Note: The following reflection was written by Sr. Marie Lucey, director of advocacy of the Franciscan Action Network.
It is hard to let go of the Advent and Christmas Seasons and move into Ordinary Time, especially since we expect 2017 to be anything but “ordinary” in political and geo-political terms. We have been nourished by prophetic visions and nativity stories of angels, dreams, and stars centered on the Child, Emmanuel, hope for the world.Epiphany closes the Season with the manifestation of the Christ Child to the Gentiles, with magi from the East bringing rich gifts and bowing in homage to the Child.
Even in this wondrous story of revelation, however, a shadow is cast, as the magi are warned in a dream not to return to lying Herod who plots to kill the Child. In fact, woven through the nativity stories are shadows of uncertainty, fear and doubt. Zechariah is struck mute because he doubts the angel. Joseph is greatly disturbed by Mary’s pregnancy and struggles about what to do until he is directed in his dreams. Mary is startled by the angel’s seemingly preposterous message. Uncertain, she asks her question, then proclaims her trusting Yes. Ordered by the tyrant, she and Joseph set out on a rough journey even though she is close to her time to deliver.

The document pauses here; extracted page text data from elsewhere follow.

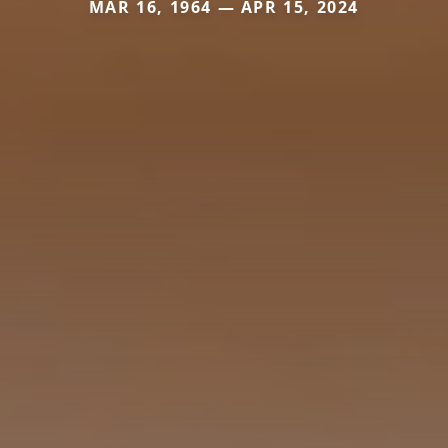
MAR 16, 1964 — APR 15, 2024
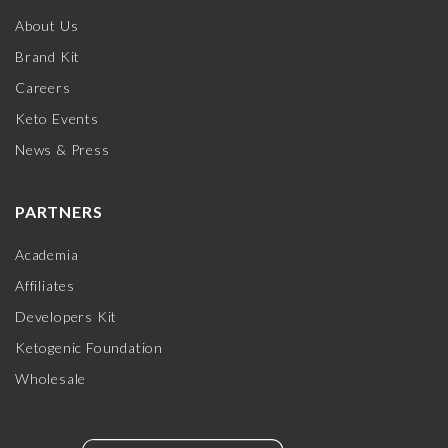
About Us
Brand Kit
Careers
Keto Events
News & Press
PARTNERS
Academia
Affiliates
Developers Kit
Ketogenic Foundation
Wholesale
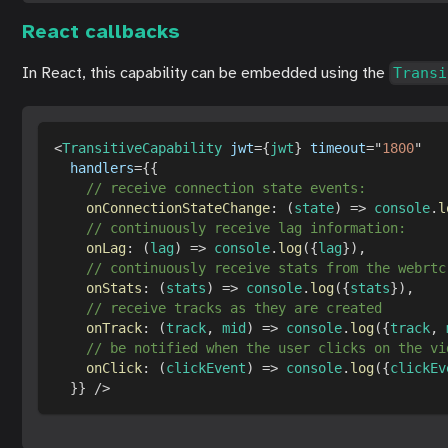
React callbacks
In React, this capability can be embedded using the
Transi
<
TransitiveCapability
jwt
=
{
jwt
}
timeout
=
"
1800
"
handlers
=
{
{
// receive connection state events:
onConnectionStateChange
:
(
state
)
=>
console
.
l
// continuously receive lag information:
onLag
:
(
lag
)
=>
console
.
log
(
{
lag
}
)
,
// continuously receive stats from the webrtc
onStats
:
(
stats
)
=>
console
.
log
(
{
stats
}
)
,
// receive tracks as they are created
onTrack
:
(
track
,
 mid
)
=>
console
.
log
(
{
track
,
 
// be notified when the user clicks on the vi
onClick
:
(
clickEvent
)
=>
console
.
log
(
{
clickEv
}
}
/>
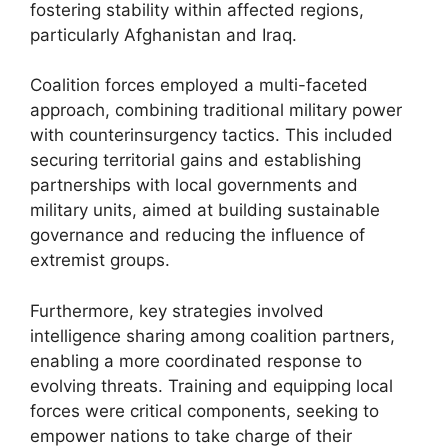
fostering stability within affected regions,
particularly Afghanistan and Iraq.
Coalition forces employed a multi-faceted
approach, combining traditional military power
with counterinsurgency tactics. This included
securing territorial gains and establishing
partnerships with local governments and
military units, aimed at building sustainable
governance and reducing the influence of
extremist groups.
Furthermore, key strategies involved
intelligence sharing among coalition partners,
enabling a more coordinated response to
evolving threats. Training and equipping local
forces were critical components, seeking to
empower nations to take charge of their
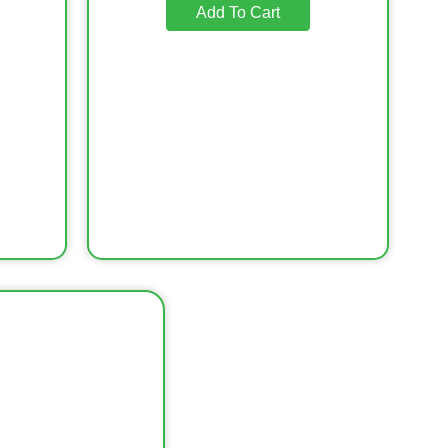
Add To Cart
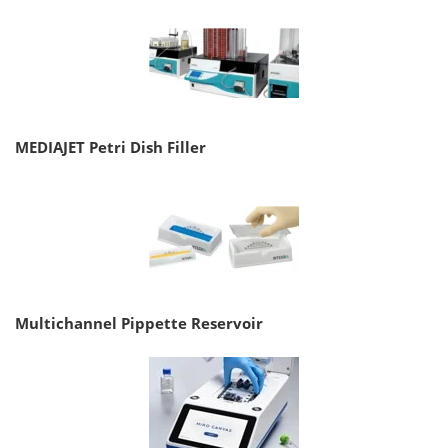
MEDIAJET Petri Dish Filler
Multichannel Pippette Reservoir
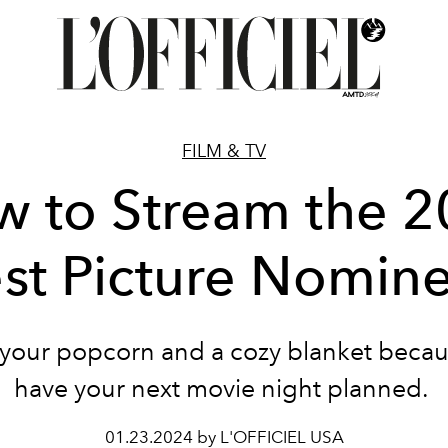
FILM & TV
 to Stream the 
st Picture Nomin
your popcorn and a cozy blanket beca
have your next movie night planned.
01.23.2024 by L'OFFICIEL USA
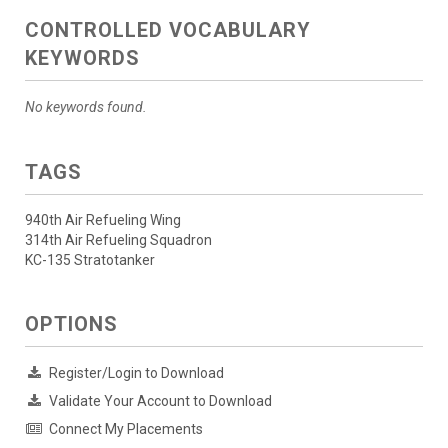
CONTROLLED VOCABULARY
KEYWORDS
No keywords found.
TAGS
940th Air Refueling Wing
314th Air Refueling Squadron
KC-135 Stratotanker
OPTIONS
Register/Login to Download
Validate Your Account to Download
Connect My Placements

Through the years we have sugar-coated these stories with a bit of Hallmark romanticizing for our own comfort. Perhaps this year we will be more conscious of the shadows and take hope for our time. Isaiah’s marvelous visions came out of a time of struggle and anxiety. The time of Jesus and the gospel writers was a time of oppression, violence, and threats by both civic and religious leaders. Epiphany is marked by both a star and a shadow. In our shadow times, may we not lose sight of the star. May we trust the vision of Isaiah: “See, darkness covers the earth and thick clouds the peoples; but upon you the Lord shines…”; and the assurance of the psalmist: “Justice shall flower in his days and profound peace, till the moon be no more.”